MÖ 64 yılında Antakya, serbest şehir statüsü ile Roma İmparatorluğu´na katıldı ve imparatorluğun Suriye Eyaletinin başkenti oldu. Bundan sonra şehri M.Ö. 47 yılında ziyaret eden Sezar´ın büyük yapılar kurulmasını sağladığını, Roma Valisi Cassius´un Partların kuşatmasına burada direndiğini, Antuvan ile Kleopatra´nın bu güzel beldede bir süre misafir kaldıklarını tarih kitaplarından öğreniyoruz.
Kaynaklara göre, Hristiyanlık Kudüs dışında ilk defa Antakya´da yayılmış, M.S. 34-36 yıllarında St. Paul, St. Barnabas ve St. Pierre Antakya sokaklarında vaaz vermişlerdir. Kur´an-ı Kerim´de Yasin Suresi´nde sözü edilen Habib Neccar olayının da Hristiyanlığın Antakya´ya gelişiyle ilgili olup bu yıllarda Antakya´da meydana geldiğine inanılmaktadır. Hz. İsa´ya inananlara "Hristiyan" adı ilk defa burada verilmiştir.
MS 1. yüzyılda Antakya, yüzölçümü ve nüfus bakımından Roma İmparatorluğu’nun üçüncü Roma, İskenderiye ve Ktepsiphon´dan sonra dünyanın 4. büyük şehriydi. Dünyada ilk defa sokak aydınlatmasının Antakya’nın ortasından geçen iki tarafı mermer sütunlu muhteşem caddede (“Herod caddesi” olarak bilinen bu cadde bugünkü Kurtuluş caddesinin bulunduğu yerde ve aynı yöndeydi.) uygulandığı kaynaklarda belirtilmektedir.

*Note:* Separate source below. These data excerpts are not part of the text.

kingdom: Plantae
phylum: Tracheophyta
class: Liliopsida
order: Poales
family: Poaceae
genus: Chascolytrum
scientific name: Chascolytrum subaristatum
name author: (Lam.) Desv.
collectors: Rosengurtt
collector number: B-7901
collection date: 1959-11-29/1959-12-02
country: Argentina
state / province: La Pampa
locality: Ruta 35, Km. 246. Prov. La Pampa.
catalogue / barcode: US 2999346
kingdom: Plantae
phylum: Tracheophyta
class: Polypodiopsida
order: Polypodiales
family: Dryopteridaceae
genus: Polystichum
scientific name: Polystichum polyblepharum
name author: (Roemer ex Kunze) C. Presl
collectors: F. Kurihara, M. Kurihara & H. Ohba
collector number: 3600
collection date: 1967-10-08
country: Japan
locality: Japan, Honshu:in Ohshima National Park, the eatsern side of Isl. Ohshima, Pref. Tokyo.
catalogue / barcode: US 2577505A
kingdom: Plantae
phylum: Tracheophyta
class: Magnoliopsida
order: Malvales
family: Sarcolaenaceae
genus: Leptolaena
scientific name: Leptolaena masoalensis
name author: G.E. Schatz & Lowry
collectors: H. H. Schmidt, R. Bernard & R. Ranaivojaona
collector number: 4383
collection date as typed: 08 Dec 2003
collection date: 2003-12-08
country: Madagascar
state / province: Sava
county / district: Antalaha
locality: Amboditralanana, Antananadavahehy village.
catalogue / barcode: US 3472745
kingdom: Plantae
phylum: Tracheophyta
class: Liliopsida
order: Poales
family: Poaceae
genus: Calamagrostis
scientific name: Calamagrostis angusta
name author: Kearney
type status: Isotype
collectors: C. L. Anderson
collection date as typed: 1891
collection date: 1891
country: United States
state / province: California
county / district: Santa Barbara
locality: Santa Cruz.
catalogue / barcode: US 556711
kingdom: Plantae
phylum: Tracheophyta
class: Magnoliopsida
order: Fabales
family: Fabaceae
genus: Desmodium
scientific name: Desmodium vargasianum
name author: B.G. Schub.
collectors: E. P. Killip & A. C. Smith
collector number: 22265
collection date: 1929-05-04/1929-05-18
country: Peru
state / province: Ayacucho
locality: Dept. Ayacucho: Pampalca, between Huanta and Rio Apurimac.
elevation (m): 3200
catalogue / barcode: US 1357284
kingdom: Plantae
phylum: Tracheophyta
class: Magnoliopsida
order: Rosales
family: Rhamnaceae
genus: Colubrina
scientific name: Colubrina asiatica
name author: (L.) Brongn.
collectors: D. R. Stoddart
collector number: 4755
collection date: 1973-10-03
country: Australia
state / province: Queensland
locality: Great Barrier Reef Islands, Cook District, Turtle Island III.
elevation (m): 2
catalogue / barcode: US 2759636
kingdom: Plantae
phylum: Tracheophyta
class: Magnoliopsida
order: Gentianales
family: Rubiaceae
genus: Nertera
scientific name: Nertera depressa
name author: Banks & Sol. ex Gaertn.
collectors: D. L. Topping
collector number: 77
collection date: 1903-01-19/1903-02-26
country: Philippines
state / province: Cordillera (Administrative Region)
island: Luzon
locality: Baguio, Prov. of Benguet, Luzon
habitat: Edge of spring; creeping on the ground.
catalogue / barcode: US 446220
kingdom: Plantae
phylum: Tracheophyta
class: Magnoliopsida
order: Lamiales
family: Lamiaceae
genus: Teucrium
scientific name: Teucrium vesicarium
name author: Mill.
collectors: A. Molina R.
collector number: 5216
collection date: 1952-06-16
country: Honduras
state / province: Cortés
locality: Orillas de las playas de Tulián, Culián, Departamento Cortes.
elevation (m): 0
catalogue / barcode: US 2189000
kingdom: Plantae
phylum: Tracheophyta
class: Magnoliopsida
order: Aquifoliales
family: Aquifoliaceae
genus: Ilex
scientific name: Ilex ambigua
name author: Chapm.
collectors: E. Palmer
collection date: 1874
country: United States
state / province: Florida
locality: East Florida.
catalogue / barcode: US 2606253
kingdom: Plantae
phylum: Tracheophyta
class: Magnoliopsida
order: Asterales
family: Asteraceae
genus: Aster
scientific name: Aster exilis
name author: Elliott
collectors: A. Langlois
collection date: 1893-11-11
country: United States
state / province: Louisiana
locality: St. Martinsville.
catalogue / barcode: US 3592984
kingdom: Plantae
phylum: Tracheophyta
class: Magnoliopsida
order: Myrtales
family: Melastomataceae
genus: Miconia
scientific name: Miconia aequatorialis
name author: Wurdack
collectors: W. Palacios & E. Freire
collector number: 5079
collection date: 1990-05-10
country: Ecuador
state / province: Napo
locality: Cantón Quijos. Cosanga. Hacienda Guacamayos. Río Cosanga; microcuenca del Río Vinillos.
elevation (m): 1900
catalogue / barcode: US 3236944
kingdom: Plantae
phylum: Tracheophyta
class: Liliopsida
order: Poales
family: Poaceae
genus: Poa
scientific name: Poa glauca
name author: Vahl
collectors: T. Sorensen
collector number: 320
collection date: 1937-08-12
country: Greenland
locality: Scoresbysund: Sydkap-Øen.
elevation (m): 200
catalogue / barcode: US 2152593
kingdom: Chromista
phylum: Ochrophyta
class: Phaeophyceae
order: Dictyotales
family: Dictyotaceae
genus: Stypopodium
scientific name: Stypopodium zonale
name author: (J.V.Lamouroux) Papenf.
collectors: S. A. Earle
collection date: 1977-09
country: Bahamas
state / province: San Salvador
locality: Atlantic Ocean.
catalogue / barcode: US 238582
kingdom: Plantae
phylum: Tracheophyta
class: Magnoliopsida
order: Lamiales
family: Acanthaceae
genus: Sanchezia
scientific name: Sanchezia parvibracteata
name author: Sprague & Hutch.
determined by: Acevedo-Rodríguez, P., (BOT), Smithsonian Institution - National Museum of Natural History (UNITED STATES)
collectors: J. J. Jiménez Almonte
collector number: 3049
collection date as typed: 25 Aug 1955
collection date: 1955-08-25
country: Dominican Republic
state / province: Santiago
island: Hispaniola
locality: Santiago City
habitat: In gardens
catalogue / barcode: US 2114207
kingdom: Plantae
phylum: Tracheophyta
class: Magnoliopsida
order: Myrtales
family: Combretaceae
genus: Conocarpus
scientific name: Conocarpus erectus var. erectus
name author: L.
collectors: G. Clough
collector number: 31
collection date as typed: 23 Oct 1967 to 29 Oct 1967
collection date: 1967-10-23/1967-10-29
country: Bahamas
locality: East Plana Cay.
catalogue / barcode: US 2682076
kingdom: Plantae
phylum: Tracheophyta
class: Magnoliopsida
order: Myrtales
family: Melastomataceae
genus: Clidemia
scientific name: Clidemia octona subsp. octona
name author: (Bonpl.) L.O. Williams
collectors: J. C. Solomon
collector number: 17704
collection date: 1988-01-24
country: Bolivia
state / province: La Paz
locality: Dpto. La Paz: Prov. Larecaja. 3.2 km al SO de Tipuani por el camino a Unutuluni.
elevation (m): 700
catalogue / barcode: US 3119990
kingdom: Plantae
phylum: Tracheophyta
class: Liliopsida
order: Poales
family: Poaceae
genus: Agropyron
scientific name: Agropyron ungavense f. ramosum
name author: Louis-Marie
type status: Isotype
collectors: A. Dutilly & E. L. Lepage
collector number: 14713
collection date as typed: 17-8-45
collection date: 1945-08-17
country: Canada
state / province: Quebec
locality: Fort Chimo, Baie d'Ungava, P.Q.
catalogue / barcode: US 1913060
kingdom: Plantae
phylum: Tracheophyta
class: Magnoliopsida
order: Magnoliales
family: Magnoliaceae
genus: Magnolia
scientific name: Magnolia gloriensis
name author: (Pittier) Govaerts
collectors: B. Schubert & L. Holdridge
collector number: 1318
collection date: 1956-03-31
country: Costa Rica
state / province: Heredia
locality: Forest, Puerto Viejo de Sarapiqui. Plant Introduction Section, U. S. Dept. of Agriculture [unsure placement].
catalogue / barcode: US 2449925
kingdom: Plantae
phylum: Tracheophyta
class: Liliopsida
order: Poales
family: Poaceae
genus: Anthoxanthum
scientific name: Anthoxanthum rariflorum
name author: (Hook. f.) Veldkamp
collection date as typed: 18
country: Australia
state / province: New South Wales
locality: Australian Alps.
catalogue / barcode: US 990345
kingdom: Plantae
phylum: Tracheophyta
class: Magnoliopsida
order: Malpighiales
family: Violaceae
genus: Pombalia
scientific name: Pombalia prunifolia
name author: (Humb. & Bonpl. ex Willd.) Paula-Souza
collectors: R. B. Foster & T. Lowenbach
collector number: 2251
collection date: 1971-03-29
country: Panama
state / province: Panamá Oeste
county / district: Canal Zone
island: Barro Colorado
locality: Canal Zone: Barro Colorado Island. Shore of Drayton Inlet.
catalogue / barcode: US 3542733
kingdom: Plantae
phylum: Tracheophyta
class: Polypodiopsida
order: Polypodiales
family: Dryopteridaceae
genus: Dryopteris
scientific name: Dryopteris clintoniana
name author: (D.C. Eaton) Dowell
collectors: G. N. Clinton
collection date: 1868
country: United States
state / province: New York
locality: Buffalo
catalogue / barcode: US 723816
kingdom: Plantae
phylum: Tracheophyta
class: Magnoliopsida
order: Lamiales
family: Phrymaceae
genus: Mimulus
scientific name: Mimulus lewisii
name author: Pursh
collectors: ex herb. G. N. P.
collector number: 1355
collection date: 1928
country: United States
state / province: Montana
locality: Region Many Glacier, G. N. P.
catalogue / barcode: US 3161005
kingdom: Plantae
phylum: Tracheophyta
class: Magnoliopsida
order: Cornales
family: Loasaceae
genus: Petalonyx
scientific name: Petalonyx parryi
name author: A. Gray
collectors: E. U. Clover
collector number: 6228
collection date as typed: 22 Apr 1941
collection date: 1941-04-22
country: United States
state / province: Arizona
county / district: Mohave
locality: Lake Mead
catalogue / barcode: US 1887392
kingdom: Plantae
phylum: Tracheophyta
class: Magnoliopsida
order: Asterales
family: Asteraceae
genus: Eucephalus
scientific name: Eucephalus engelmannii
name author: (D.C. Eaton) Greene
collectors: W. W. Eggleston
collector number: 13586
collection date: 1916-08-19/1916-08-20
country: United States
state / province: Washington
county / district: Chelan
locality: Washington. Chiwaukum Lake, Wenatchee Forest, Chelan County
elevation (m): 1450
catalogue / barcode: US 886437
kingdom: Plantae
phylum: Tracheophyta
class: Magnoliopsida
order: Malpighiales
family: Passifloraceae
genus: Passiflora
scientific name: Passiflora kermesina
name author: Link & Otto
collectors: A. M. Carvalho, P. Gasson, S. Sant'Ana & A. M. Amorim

Antakya, o dönemde bölge yolları yönünden de önemliydi. Mezopotomya´da Halep üzerinden gelen yol Akdeniz; Anadolu´dan güneye giden yollar Suriye, Arabistan ve Mısır’a buradan geçiyordu. Antakya her gün binlerce kişinin uğradığı ve konakladığı bir ticaret, sanayi, ikmal ve transit yeri, bir kültür merkeziydi. Bu dönemde Antakya, büyük saraylara, köşklere, heykellere, su yollarına, hipodroma, hamamlara ve hatta kanalizasyon sistemine sahiptir.